# I don't know what to do...



## so.confused (Apr 3, 2021)

Hello. I'm new here. I realized I need a place to get other people's opinions on what I'm going through. My husband and I have been married for 13 years this summer. The last 1.5 years we've spent fighting. We've been seeing a marriage counselor for 3 weeks. I've been seeing an individual counselor for PTSD for 2 weeks. Tonight my therapist told me to start writing down boundaries and consequences for my husband. I know there are things I want to change in this marriage so I have a few ideas. One problem is that my husband says he needs boundaries. Another is that whenever I say something about him like how he looks at other women's asses, he says I look at other guys. I don't. This has happened with too many things to list. I'm afraid the list of boundaries will lead to divorce. Even though my husband and I fight, I still love him. 

My husband is quite possibly a sex addict. Up until a year and a half ago, he would go to the bathroom with this ipad and masturbate to porn hub 3-4 times per week. I didn't know it at the time because he would wait until I was asleep. He said it was because I wouldn't have sex with him. He conveniently forgets I was sexually abused as a child. And I did in fact have sex with him. 

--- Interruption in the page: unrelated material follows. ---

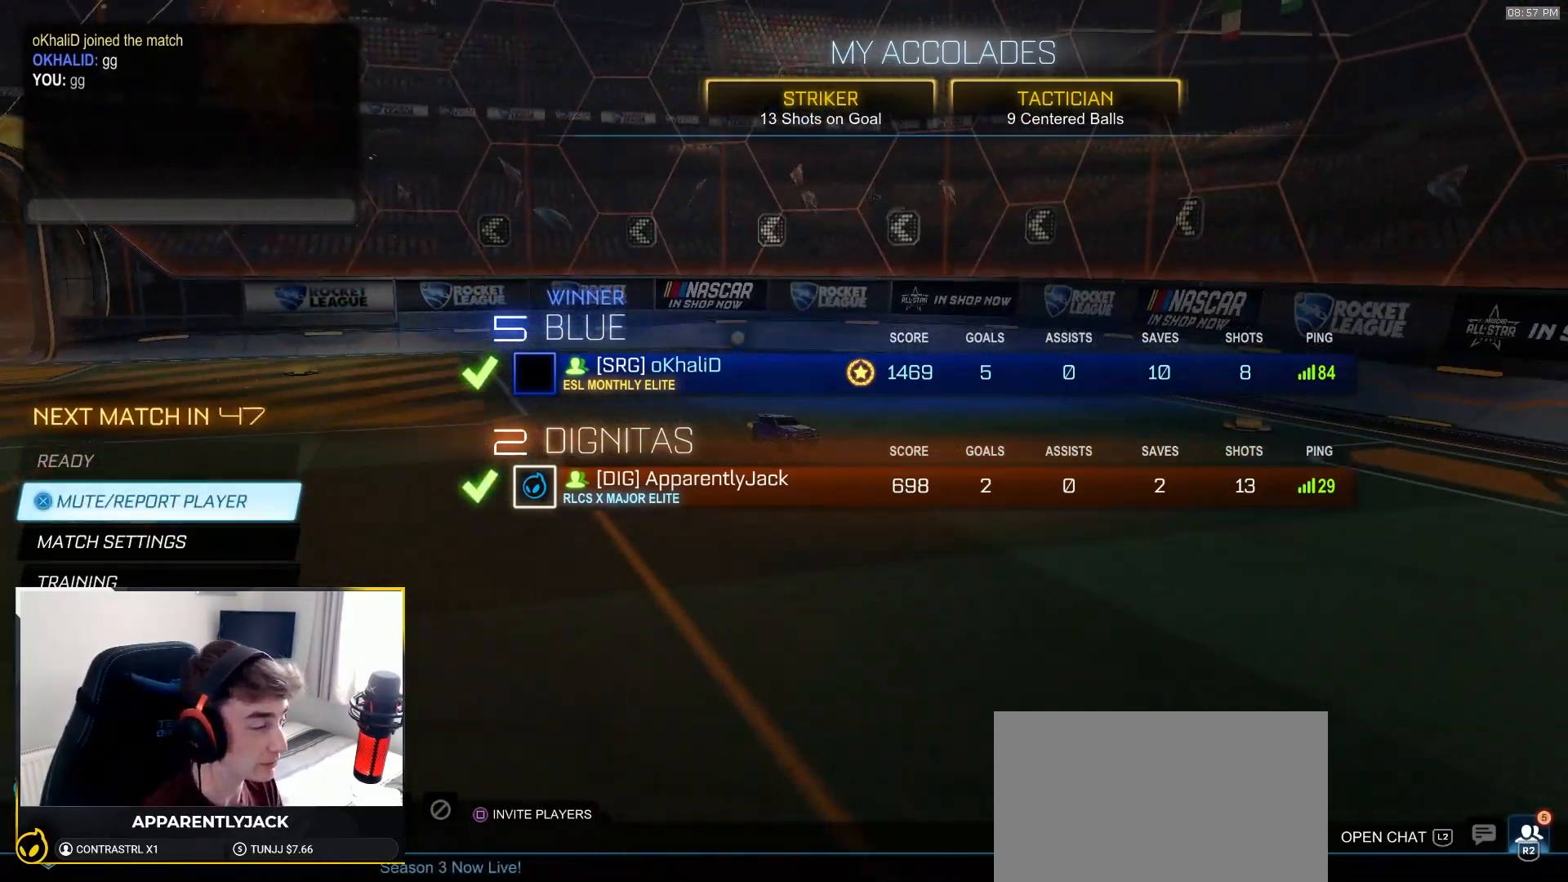
{"buttons": [], "left_stick": "center", "right_stick": "center", "events": []}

He has told a couple of the women he has masturbated to. Why would he do that????? It hurt my feelings. I know both of the women.

He also told me that he likes my cousin's wife. He likes her eyes and her hair. How does he think that makes me feel????

I'm feel like I'm unraveling. He gets mad when I try to set boundaries. He tells me I'm controlling. He tells me he has rights and wants more autonomy. 

I don't know what to.


----------



## FlaviusMaximus (Jan 10, 2012)

A couple of points…
There’s probably a lot of background missing from your story, but the obvious is your husband’s infidelity (telling other women you are masturbating while thinking about them is infidelity).

Frankly a husband shouldn’t need to have his wife set boundaries and setting boundaries that preclude other women is not controlling. It’s asinine to suggest such a thing. Why does he say he needs boundaries while calling you controlling if you set them? Why do you think setting boundaries will lead to divorce?

At times, masturbation can be a healthy outlet but yes, when a spouse is doing it frequently to porn, it can short-circuit their healthy sexual expression. Additionally, telling your wife you have a sexual interest in a cousin’s wife is mean, degrading and designed to make you feel bad._ (why would a husband do that)_

One question I have is, does the fact that you were sexually abused as a child impact your sex life with your husband in terms of frequency or intimacy? You bring this up so it may be important, though certainly not an excuse for his behavior which to me seems appalling. I’d also ask, why do you love him?


----------



## Beach123 (Dec 6, 2017)

Quote

I'm feel like I'm unraveling. He gets mad when I try to set boundaries. He tells me I'm controlling. He tells me he has rights and wants more autonomy. 

I don't know what to. 

End quote 



He wants autonomy? Give it to him. Divorce him - he’s selfish and self centered. He’s embarrassing you on purpose! That’s despicible! 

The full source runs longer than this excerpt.